For this example we will be using the df_pop_county dataset, this command will load it from the package and you will be able to verify it is available by checking out the Environment Pane in R Studio.


data("df_pop_county")

View(“”) will open a view pane so you can explore the dataset. Similar to clicking on the dataset name in the Environment Pane.


View(df_pop_county)

Part of learning R is learning the features and commands for data exploration, str will provide you with details on the structure of the object it is passed.


str(df_pop_county)

Summary will provide basic statistics about each column/variable in the object that it is passed.


summary(df_pop_county)

If your heart is true, you should get something very similar to the image above after running the following code. county_choropleth is a function that resides in the choroplethr package, it is used to generate a county level US map. The data passed in must be in the format of county number and value, the value will populate the map.
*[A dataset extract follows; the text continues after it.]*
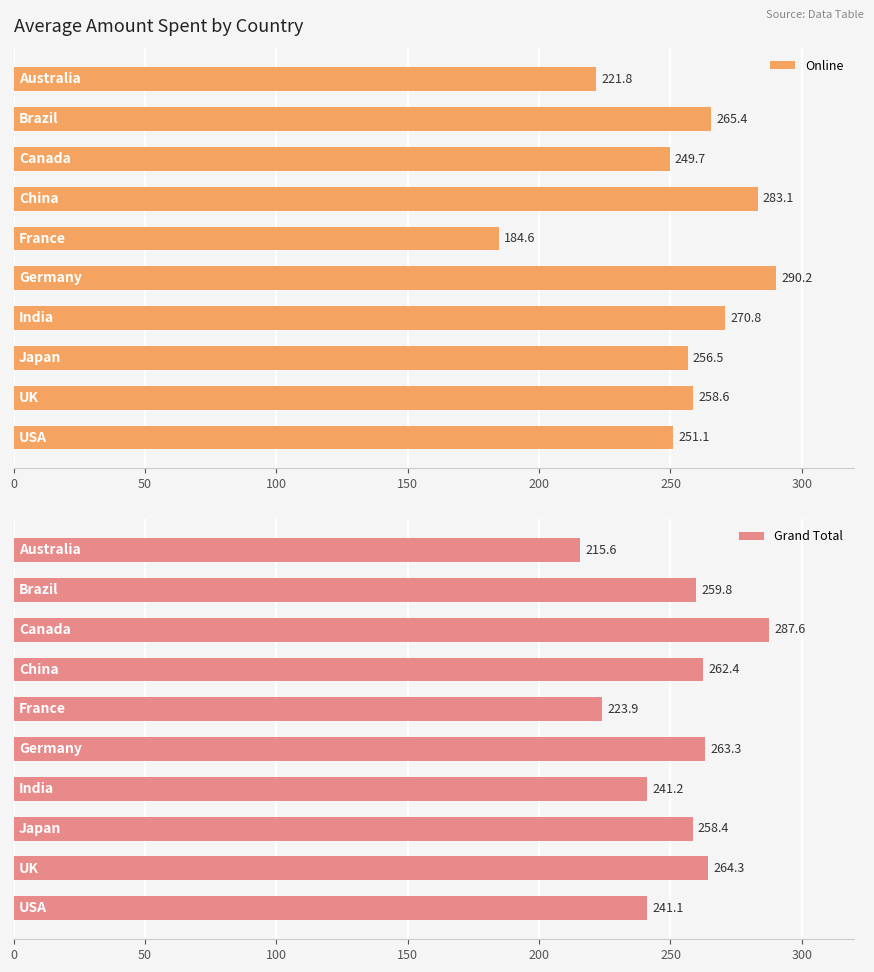

What is the difference between the maximum and second lowest values in the Online series?

68.4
WHen the map renders it will be in the plot pane of the RStudio IDE, be sure to select zoom and check out your work.



#?county_choropleth 
county_choropleth(df_pop_county)

There are som additioanl parameters we can pass to the function, use help to find more.



county_choropleth(df_pop_county,
                  title = "Population Density",
                  legend="Population")

Try changing the number of colors and change the state zoom. If your state is not working read the help to see if you can find out why.



county_choropleth(df_pop_county,
                  title = "Population Density of Texas",
                  legend="Population",
                  num_colors=9,
                  state_zoom="texas")

There is an additional option for county_choropleth, reference_map. If it does not work for you do not fret, as of this blog post it is not working for me either, the last R upgrade whacked it, be ready for this to happen and make sure you have backs and versions, especially before you get up on stage in front 200 people to present.

There you have it! Explore the commands used, look at the other datasets that ship with choroplethr and look at the other functions that ship with choroplethr, it can be tricky to figure out which ones work, be sure to check the help for each function you want to run, no help may mean no longer supported. Remember that these packages are community driven and written, which is good, but sometimes they can be a slightly imperfect.

In the next post i will cover how to upload and create your own dataset and use the choroplethr function with your own data. On a side note, the choropleth falls under a branch of statistics called descriptive statistics which covers visuals used to describe data.